TCE: Fraturas de Crânio e Lesões Intracranianas Associadas

ESP CE - Escola de Saúde Pública do Ceará — Prova 2016

Enunciado

Sobre o traumatismo cranioencefálico (TCE), é correto afirmar:

Alternativas

  1. A) O TCE grave caracteriza-se por apresentar escala de coma de Glasglow de 15 a 12.
  2. B) O hematoma subdural agudo geralmente é causado por lesão da artéria meníngea média.
  3. C) Fraturas de crânio estão associadas a lesões intraparenquimatosas em 66% dos casos.
  4. D) Na concussão leve, a tomografia de crânio mostra-se com hiperdensidade heterogenia.

Pérola Clínica

Fraturas de crânio → alto risco de lesões intraparenquimatosas (66% dos casos).

Resumo-Chave

A presença de fraturas de crânio, mesmo sem sinais neurológicos focais evidentes, é um indicador de maior energia do trauma e aumenta significativamente a probabilidade de lesões cerebrais subjacentes, como contusões e hematomas intraparenquimatosos. A avaliação por imagem é crucial nesses casos.

Contexto Educacional

O Traumatismo Cranioencefálico (TCE) é uma das principais causas de morbimortalidade, especialmente em jovens. Sua correta avaliação e manejo são cruciais na prática médica. A classificação da gravidade pelo Escala de Coma de Glasgow (ECG) é fundamental, sendo TCE leve (ECG 13-15), moderado (ECG 9-12) e grave (ECG ≤ 8). A presença de fraturas de crânio é um achado importante, pois indica maior energia do trauma e está associada a um risco elevado de lesões intracranianas subjacentes, como contusões, hematomas intraparenquimatosos, subdurais ou epidurais. O diagnóstico do TCE baseia-se na história clínica, exame físico e, principalmente, em exames de imagem. A tomografia computadorizada (TC) de crânio é o método de escolha para avaliar lesões agudas, como fraturas, hematomas e edema cerebral. É importante lembrar que nem toda concussão leve apresenta alterações na TC, e a ausência de achados na imagem não exclui a possibilidade de lesão cerebral difusa ou concussão. O tratamento do TCE varia conforme a gravidade e o tipo de lesão. O manejo inicial foca na estabilização do paciente, controle da via aérea, respiração e circulação (ABC). Em casos de lesões com efeito de massa ou hipertensão intracraniana, intervenções neurocirúrgicas podem ser necessárias. A observação clínica rigorosa e o monitoramento neurológico são essenciais para detectar deterioração e intervir precocemente.

Perguntas Frequentes

Quais são os sinais de alerta em pacientes com fratura de crânio?

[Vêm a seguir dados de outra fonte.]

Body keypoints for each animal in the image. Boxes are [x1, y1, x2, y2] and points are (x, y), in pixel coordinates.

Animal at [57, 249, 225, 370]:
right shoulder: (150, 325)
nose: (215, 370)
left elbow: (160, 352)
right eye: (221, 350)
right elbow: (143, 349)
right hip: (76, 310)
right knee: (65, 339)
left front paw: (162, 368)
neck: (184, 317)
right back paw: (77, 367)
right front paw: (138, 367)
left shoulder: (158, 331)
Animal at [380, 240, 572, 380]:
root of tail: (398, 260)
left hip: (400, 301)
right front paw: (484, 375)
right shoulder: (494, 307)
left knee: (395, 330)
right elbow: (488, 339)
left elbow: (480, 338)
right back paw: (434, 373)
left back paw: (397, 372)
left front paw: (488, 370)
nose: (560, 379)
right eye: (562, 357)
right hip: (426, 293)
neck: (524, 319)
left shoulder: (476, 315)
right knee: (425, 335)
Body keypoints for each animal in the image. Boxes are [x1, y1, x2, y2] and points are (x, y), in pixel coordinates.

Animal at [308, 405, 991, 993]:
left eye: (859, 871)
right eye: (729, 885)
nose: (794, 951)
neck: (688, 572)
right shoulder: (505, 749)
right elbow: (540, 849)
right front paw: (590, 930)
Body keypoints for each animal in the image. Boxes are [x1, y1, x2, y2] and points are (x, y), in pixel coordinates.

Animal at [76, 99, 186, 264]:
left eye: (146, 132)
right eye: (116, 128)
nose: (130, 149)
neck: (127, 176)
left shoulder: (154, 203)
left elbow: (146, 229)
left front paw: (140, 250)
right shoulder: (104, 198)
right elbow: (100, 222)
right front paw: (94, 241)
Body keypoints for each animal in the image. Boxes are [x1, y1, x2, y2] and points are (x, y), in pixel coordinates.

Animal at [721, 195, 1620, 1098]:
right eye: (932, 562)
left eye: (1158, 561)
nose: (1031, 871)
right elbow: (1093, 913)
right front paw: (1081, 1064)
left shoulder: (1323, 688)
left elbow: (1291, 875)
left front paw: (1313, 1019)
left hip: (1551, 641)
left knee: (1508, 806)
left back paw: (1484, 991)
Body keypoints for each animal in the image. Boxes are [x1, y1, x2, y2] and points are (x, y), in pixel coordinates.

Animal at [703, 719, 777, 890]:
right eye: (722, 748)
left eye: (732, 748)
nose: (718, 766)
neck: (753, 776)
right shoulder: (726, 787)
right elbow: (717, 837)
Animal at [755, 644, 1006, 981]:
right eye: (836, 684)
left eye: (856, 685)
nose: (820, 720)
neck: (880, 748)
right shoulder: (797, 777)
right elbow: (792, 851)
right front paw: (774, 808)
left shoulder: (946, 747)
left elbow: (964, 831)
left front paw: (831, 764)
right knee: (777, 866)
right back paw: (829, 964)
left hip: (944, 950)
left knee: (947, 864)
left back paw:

Sinais de alerta incluem alteração do nível de consciência, cefaleia intensa, vômitos, convulsões, déficits neurológicos focais e sinais de hipertensão intracraniana, indicando possível lesão intracraniana.

Qual a importância da Escala de Coma de Glasgow no TCE?

A Escala de Coma de Glasgow (ECG) é fundamental para classificar a gravidade do TCE (leve, moderado, grave) e monitorar a evolução neurológica do paciente, guiando a conduta e o prognóstico.

Como diferenciar hematoma subdural de epidural na tomografia?

O hematoma subdural tem formato de crescente e cruza as linhas de sutura, enquanto o epidural é biconvexo (lenticular) e geralmente não cruza as suturas, sendo mais comumente associado à lesão da artéria meníngea média.